A metaphor of transcendence to pedestrians with dead-as-doornail batteries, symbols of freedom, but really they're just getting the hell out of Dodge with winter nipping their tail feathers. They're locked into this annual circuit that forces them south, then seduces them north again each March. They aren't free, like we are, to say, "I think I'll winter here this year."
According to the birders who track such phenomena, I only saw a portion of the Tuesday's flyover. Dale Bowman, an outdoors columnist who writes a blog for the Sun-Times, quoted a reader from the Southeast Side, who wrote, "A skein of 75 Sandhills flew over a few minutes after 9 this morning. They were very high up, in a brittle blue sky, heading south by southeast."

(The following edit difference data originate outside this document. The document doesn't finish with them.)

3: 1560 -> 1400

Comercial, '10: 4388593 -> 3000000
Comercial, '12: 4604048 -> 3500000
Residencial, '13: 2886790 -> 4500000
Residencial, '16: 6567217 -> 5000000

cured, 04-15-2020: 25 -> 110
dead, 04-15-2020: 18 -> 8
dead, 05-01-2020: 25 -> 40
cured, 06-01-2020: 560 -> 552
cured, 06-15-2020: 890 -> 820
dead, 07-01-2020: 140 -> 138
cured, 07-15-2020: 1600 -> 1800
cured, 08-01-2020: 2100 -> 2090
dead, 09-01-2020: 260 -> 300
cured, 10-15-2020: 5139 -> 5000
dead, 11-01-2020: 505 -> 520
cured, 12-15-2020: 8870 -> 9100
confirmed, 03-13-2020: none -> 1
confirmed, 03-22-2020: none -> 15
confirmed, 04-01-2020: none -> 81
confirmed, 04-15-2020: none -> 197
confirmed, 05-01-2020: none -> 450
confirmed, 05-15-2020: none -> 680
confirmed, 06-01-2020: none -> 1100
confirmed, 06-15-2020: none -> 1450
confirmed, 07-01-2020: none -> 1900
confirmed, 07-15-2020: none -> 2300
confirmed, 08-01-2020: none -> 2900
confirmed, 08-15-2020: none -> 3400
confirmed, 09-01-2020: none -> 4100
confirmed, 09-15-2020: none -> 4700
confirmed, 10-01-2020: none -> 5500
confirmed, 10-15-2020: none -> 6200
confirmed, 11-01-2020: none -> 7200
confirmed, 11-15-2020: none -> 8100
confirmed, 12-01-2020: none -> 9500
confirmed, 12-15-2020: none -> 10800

"That's it," replied Bowman, "fall's over."
According to the Prairie State Outdoors website (prairiestateoutdoors.com), birders reported 12,413 cranes passing over Greene Valley Forest Preserve on Nov. 17, 2008 and 14,000 on Nov. 19, 2006. That's a lot of counting, but there are worse ways to spend a day.
I probably wouldn't have seen any of it if my battery hadn't died. A benevolent fluke and a vivid reminder that it's not such a small world after all. A lot happens right under our noses and way, way over our heads. We're just one small part of the action.
I can't wait till the first week of March. By then my car should be acting up again.